Day Four: Passport Processing

Problem statement
Solution code

Part 1

In today's puzzle, we are given a data file that represents a batch of passports to validate. I think the hardest part of the solution you'll see is that there are only so many synonyms for "validation," so it can get a little wordy. Let's start!

As usual, the first step is to handle data validation. The input file contains a list of passports, where a passport is a set of key-value pairs that are separated by colons. A passport may take up one or more lines, and each passport is separated by a blank line. As I mentioned in a previous article, I'm going to create separate functions for parse-input and parse-passport, where the former breaks up the input file into each unparsed passport, and the latter parses the passport itself. This also makes testing with the REPL easier.

For parse-input, the tricky part is dealing with the variable number of lines. There's probably a simpler solution, but I'm not too upset with my function. Let's go through it line by line.

NOTE: The description below of parse-input and parse-passport will work and was my solution, but I've since found a simpler solution. My source code now shows the new functions. See the "Revisions" section at the bottom of this document for details. So either skip these next two functions, or read them and then see how they changed below.
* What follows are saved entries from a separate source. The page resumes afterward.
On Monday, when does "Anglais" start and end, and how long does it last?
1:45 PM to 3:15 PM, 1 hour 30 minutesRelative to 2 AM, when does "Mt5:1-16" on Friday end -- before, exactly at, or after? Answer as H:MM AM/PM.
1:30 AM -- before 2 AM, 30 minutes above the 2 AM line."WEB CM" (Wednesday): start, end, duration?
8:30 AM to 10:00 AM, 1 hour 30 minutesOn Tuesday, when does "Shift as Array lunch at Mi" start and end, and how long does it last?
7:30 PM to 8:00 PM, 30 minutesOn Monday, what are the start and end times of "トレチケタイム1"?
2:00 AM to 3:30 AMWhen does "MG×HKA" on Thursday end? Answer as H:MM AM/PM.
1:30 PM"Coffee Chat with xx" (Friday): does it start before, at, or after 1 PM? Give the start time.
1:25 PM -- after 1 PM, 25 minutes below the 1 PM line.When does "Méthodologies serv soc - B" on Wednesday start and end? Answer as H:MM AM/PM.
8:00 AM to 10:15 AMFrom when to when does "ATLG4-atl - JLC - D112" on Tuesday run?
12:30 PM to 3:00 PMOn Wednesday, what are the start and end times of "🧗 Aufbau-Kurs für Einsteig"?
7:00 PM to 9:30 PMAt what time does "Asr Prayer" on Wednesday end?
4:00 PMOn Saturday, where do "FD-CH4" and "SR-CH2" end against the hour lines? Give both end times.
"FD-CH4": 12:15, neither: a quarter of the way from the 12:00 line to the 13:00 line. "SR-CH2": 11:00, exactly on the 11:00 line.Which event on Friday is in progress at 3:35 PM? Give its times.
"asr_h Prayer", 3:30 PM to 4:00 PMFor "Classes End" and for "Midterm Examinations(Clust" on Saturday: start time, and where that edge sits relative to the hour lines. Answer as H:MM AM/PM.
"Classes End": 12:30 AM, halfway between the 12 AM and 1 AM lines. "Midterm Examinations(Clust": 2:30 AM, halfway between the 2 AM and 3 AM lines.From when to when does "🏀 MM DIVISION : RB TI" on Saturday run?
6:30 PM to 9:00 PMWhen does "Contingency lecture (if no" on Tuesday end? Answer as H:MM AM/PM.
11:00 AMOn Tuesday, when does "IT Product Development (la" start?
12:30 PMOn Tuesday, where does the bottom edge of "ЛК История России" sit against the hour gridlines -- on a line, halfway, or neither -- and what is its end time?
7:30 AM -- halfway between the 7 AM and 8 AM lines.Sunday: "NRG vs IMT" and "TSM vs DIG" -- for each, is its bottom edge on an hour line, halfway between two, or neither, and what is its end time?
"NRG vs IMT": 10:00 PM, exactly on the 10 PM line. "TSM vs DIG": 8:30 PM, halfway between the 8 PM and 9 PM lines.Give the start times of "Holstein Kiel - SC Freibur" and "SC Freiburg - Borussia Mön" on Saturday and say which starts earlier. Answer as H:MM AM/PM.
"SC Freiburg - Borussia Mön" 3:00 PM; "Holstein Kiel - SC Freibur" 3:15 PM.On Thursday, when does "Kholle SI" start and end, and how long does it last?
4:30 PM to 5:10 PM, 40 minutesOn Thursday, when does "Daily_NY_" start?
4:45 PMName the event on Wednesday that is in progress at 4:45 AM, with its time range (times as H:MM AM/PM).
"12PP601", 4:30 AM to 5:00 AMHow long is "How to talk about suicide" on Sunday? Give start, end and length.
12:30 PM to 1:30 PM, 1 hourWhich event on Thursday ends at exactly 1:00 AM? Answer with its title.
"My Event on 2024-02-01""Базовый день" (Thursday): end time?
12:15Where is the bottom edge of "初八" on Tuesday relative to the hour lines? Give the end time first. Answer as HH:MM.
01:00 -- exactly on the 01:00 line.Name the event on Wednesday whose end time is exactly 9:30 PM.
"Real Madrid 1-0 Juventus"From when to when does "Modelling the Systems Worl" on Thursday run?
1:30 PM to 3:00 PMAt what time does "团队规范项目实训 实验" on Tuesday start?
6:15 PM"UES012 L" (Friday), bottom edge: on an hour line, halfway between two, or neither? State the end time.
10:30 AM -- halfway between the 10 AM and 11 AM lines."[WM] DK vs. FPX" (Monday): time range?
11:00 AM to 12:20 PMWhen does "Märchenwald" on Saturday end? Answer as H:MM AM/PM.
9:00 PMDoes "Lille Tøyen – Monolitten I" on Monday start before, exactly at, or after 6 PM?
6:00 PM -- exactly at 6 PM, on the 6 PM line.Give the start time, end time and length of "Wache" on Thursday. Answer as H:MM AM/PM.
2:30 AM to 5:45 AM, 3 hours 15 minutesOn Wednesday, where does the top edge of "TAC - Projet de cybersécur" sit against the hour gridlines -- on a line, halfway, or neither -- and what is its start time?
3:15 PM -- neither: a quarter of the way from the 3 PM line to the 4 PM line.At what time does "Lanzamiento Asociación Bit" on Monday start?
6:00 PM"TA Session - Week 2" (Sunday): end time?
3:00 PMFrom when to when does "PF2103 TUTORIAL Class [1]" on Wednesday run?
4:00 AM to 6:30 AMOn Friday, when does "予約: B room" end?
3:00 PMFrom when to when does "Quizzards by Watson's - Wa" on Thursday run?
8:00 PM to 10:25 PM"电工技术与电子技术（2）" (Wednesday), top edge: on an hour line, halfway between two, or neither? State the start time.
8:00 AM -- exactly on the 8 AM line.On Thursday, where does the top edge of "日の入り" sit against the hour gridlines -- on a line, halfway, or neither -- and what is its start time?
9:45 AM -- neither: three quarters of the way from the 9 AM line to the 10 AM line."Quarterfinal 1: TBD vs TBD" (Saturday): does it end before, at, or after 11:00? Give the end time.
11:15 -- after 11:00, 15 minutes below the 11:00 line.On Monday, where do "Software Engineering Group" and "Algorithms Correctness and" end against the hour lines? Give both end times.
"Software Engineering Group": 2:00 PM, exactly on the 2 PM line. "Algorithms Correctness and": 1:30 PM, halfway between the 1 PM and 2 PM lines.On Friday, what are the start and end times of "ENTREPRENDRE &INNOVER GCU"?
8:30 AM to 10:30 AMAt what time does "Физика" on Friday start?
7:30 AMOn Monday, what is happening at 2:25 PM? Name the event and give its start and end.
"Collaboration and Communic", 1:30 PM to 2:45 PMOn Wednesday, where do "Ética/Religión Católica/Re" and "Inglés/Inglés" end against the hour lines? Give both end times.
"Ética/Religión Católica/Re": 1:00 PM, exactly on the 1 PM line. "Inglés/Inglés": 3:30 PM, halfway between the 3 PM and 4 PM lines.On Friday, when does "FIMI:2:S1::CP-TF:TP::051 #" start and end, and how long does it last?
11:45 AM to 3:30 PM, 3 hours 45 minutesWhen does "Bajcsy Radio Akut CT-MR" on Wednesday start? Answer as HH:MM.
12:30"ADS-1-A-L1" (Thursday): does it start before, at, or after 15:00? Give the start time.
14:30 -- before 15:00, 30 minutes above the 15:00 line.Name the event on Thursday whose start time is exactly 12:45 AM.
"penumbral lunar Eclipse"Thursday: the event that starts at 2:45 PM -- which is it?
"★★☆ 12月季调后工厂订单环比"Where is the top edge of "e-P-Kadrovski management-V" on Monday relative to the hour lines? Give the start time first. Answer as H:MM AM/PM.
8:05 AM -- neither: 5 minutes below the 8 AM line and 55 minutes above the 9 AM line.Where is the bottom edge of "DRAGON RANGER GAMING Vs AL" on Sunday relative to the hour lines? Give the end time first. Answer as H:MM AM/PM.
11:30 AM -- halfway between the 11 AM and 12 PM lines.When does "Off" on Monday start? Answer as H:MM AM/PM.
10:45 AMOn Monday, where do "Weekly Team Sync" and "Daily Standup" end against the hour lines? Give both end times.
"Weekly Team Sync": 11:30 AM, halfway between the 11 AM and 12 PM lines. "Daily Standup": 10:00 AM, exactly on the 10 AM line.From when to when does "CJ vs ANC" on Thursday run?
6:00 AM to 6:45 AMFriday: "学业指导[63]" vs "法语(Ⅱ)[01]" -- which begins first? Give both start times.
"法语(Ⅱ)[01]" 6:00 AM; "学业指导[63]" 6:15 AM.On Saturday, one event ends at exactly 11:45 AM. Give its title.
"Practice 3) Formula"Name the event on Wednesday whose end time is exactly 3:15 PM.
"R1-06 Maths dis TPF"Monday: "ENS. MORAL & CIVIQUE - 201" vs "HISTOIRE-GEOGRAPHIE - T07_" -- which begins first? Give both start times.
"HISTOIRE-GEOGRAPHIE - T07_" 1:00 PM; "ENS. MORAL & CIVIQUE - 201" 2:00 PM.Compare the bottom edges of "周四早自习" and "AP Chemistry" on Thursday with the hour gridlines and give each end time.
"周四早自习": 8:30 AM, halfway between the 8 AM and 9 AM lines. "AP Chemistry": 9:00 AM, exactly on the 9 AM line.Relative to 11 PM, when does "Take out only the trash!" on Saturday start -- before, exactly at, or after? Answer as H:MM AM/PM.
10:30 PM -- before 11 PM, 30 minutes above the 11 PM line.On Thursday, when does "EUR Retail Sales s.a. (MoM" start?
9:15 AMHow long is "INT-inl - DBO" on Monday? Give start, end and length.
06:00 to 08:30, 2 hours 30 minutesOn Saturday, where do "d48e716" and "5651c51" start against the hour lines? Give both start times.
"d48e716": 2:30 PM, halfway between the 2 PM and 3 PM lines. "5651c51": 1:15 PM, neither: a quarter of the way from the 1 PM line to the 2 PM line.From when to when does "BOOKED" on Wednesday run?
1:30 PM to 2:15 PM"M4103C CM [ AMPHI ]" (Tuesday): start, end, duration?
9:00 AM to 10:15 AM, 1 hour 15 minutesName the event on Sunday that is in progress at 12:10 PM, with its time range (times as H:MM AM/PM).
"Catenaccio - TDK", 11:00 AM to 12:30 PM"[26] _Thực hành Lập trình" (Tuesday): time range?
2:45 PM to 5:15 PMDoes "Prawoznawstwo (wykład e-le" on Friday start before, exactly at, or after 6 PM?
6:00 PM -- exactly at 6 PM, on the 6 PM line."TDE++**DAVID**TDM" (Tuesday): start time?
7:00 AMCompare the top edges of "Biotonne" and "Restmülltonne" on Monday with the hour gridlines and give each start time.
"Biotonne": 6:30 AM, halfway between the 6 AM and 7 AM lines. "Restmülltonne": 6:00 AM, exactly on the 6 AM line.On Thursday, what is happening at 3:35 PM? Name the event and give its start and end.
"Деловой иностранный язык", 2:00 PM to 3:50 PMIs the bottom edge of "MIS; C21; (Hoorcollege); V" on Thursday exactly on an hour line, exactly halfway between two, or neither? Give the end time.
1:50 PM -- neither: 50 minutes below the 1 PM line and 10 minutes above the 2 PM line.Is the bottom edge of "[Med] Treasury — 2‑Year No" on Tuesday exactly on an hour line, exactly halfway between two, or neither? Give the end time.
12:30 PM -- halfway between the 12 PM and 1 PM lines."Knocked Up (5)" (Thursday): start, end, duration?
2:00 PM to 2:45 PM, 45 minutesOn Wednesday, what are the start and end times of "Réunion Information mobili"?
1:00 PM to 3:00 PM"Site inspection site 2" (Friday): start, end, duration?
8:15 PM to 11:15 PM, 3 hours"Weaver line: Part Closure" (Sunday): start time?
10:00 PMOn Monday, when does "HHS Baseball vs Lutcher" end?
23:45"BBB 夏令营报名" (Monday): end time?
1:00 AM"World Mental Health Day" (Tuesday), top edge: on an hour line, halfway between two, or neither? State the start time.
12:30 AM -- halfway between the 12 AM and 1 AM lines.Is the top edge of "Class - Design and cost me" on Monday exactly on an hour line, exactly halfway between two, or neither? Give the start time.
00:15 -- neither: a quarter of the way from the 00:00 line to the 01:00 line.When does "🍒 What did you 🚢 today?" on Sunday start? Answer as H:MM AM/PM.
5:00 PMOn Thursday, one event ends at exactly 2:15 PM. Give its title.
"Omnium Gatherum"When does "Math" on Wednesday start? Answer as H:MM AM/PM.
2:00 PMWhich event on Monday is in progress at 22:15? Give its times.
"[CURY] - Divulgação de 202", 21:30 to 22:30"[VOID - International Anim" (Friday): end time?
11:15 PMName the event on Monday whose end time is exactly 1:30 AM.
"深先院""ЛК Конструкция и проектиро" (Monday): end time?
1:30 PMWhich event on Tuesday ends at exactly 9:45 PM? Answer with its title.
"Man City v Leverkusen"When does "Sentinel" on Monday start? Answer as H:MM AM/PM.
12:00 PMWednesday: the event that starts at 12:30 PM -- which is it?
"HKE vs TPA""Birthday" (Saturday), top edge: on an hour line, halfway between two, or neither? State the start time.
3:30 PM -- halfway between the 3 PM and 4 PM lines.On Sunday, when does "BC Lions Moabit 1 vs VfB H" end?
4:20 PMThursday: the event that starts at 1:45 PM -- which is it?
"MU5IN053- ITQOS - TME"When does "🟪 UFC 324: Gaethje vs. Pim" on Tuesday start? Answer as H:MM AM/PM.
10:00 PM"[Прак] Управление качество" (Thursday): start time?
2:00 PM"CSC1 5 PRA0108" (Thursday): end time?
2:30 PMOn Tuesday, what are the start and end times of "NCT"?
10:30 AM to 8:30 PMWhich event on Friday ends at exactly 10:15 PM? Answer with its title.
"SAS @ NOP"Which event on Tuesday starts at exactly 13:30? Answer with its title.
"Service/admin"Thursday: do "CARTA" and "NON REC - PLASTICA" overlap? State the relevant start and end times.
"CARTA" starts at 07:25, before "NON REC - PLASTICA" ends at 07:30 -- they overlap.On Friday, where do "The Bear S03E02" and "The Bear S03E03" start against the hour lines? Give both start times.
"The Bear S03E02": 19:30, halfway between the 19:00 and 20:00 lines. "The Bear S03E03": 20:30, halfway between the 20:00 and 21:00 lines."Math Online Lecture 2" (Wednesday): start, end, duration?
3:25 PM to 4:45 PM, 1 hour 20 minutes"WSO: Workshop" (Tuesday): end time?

Split the input into each line, so we get a sequence of strings. The shape of the result will be ("a" "b" "c" "" "d" "e" "").
Use partition-by to create groupings of lines, separated by the empty lines. partition-by takes in a sequence and returns a sequence of sequences that are broken apart based on the predicate. In this case, my predicate is #(str/blank? %), which means to group together all lines until we reach an empty line; then start a new group. The shape of the result will be (("a" "b" "c") ("") ("d" "e") ("")).
Now we need to get rid of the empty groups, since we don't need them. A simple filter should work, and (filter #(not= % '(""))) does the trick. Note that we need to filter out groups with a single blank string, rather than filtering out blank strings themselves, so (filter #(not (str/empty? %))) is incorrect. The shape of the result will be (("a" "b" "c") ("d" "e")).
To finish the initial parsing, we want each passport's data to be represented as a single line, since the passport parser shouldn't care how many lines the input originally used. (map #(str/join " " %)) works well here, as we join all strings into a single large string, adding in an empty string to avoid accidentally joining the last key-value pair from one line with the first pair from the next. The shape of the result is a nice clean ("a b c" "d e").
Finally, we send each value on to the yet-unwritten parse-passport function.

(defn parse-input [input]
  (->> (str/split-lines input)
       (partition-by #(str/blank? %))
       (filter #(not= '("") %))
       (map #(str/join " " %))
       (map parse-passport)))

Let's move on to parse-passport. The input line is a string of key:value strings, separated by spaces. A reasonable structure for a passport would be a simple map, so this isn't too hard. First we split the line into each key:value string using a space regex - (str/split line #" "). Then for each substring, we can again use a regex split on the colon character, and that will map each substring into a two-element vector. Finally, merge it all into a map.

In my original implementation, I did a single regex match on both the space and the colon, but that meant having to use partition again, and I thought this is simpler to read.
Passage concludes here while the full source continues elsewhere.